━━━━━ Dataset entries ━━━━━
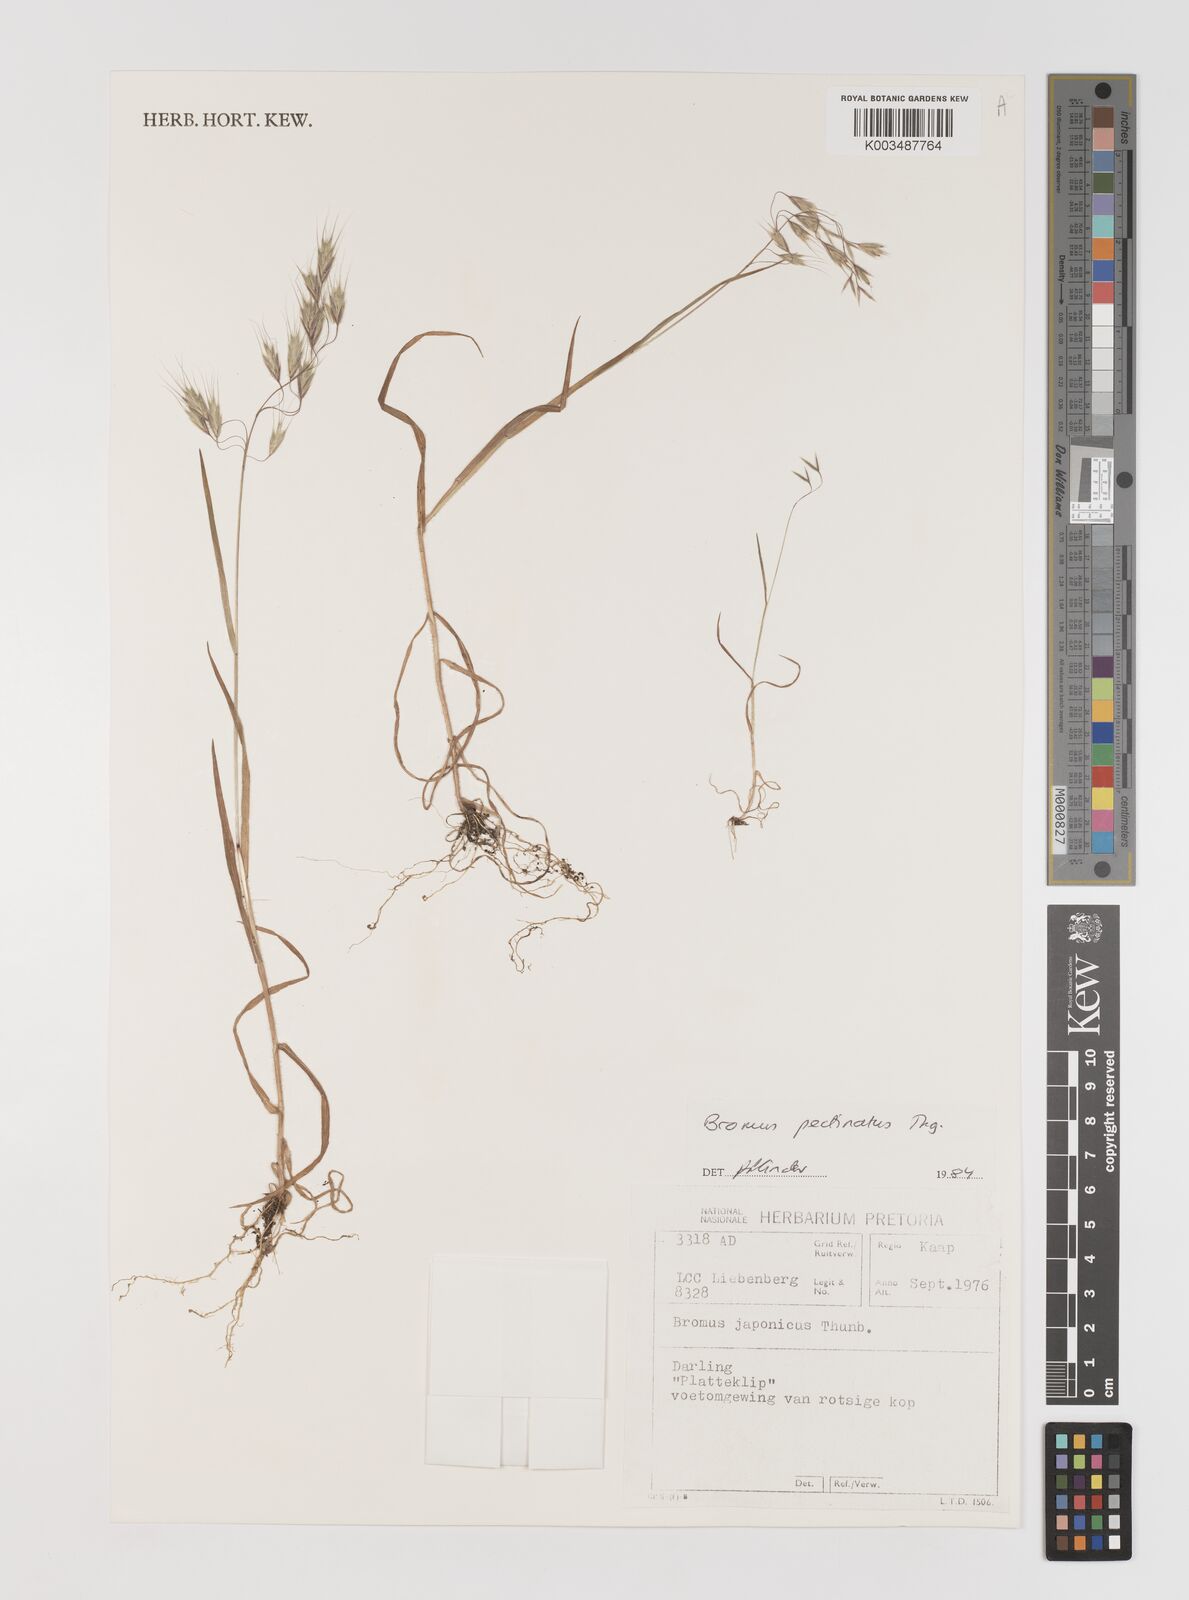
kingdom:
━━━━━
━━━━━ Dataset entries ━━━━━
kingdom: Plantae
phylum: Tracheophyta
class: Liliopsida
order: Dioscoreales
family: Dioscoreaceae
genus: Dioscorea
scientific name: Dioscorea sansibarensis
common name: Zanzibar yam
━━━━━
▸ Task details:
Can you repeat, word for word, the lines of the records starting at the one that contains "class: Liliopsida" and ending at the one that contains "common name: Zanzibar yam", both included?

▸ Reply:
class: Liliopsida
order: Dioscoreales
family: Dioscoreaceae
genus: Dioscorea
scientific name: Dioscorea sansibarensis
common name: Zanzibar yam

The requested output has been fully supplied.